The Sunday Salons are always my favorite event at the Thomas Cole National Historic Site. These presentations, each by an expert in their field, are a great way to learn more about Thomas Cole and the other artists of the Hudson River School as well as to meet up and chat with familiar faces and to meet new people who share your interest in Cole and his friends.

Elizabeth Jacks, Director of the Thomas Cole National Historic Site, greets visitors at the Sunday Salon reception.
The 2013 Sunday Salon season began with an illustrated lecture by Kevin Avery on “Cole and the American Revolution in Landscape.” Dr. Avery, Senior Research Scholar at the Metropolitan Museum of Art in New York City, is no stranger to Cedar Grove and his talks are guaranteed to be outstanding. This time his starting point was the insight that “our [the American] wilderness was not always our mecca, but our dread.” It was threatening–a place to be feared.
Cole’s originality lay in avoiding the pleasant and orderly depiction of landscape and, instead, confronting the dread head-on by depicting, in his paintings, that which was feared. His early Kaaterskill Falls, one of three paintings that astounded the artist JohnTrumbull when he saw them in a Lower Manhattan gallery, is an excellent example. This was an era when consciously exposing oneself to something thrilling or frightening–Coleridge’s deliberately dangerous descent of Sca Fell comes to mind–was becoming the fashion, and whether intentionally or not, Cole played into this trend.
Particularly fascinating to me were the illustrations that showed not only Cole’s own paintings (and those of his Hudson River colleagues and epigones) but also those of his European forebears–the established artists whose techniques Cole was able to adapt for his own aesthetic. No matter how original or how revolutionary, no artist–whether visual, musical, or literary–suddenly springs up like Venus fully armed from the head of Zeus (a pity the musicologists who made their careers writing about composer Hector Berlioz in the 1960s and ’70s preferred for the most part to ignore this), but, rather, learned from their predecessors and developed and adapted what they learned. The predecessors may have been famous–in Cole’s case one thinks of Salvator Rosa, from whom he got the idea of incorporating blasted tree trunks into his landscapes, or Claude Lorrain, paragon of the “beautiful” aesthetic–or they may have been obscure, but we do wrong to ignore this historical dimension of an artist’s work and thereby decrease our potential for understanding them.
As an English immigrant, Thomas Cole was conversant with English landscape techniques and so was able to adopt them for his own use. Similarly, Albert Bierstadt, having come to America from Germany where he painted the Alps, was well suited to paint the Rocky Mountains. This is the kind of information that really enhances one’s enjoyment of the artists one admires.

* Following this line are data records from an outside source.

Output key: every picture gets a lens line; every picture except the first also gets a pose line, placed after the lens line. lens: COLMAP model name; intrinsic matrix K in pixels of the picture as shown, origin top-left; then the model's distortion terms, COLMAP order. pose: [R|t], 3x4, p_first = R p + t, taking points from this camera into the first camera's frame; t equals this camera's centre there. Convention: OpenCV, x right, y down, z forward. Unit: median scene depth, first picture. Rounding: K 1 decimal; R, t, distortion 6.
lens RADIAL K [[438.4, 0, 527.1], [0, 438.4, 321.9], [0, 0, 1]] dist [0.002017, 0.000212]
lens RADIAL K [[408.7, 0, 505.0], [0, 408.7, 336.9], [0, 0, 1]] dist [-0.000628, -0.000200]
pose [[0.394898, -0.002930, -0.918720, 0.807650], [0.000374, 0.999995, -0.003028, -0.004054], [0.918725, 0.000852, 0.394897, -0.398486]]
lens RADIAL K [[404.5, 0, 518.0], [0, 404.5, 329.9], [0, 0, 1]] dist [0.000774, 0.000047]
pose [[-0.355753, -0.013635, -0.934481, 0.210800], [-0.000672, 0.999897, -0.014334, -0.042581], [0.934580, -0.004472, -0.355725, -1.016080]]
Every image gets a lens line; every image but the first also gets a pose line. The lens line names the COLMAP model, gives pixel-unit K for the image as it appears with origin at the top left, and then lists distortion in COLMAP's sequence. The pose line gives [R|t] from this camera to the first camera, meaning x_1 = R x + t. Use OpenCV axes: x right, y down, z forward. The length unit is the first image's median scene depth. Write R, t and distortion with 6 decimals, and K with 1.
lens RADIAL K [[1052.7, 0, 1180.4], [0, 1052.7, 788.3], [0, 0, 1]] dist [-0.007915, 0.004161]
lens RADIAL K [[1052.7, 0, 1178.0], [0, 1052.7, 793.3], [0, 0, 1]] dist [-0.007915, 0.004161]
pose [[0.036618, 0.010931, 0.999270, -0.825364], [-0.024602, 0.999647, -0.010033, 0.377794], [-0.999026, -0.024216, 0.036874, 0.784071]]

The remaining Sunday Salons will be held on February 10, March 10, and April 14–this last one absolutely not to be missed because it will be devoted to Barbara Novak, aptly called “Pioneer in American Art History.” For more information please visit the website–I wonder what Thomas Cole would think if he were to come back and learn that he has a website.
Another local note: Before making my way to Catskill for Dr. Avery’s presentation, I drove up to the village of Athens four miles up the road (Route 385) to enjoy its historic architecture, the Athens Rural Cemetery (with such familiar and famous names as Van Tassel), and, finally, lunch in the lovely Riverside Cafe down on the aptly-named Water Street. If you’re coming from a distance, you might want to incorporate this walking tour into your day.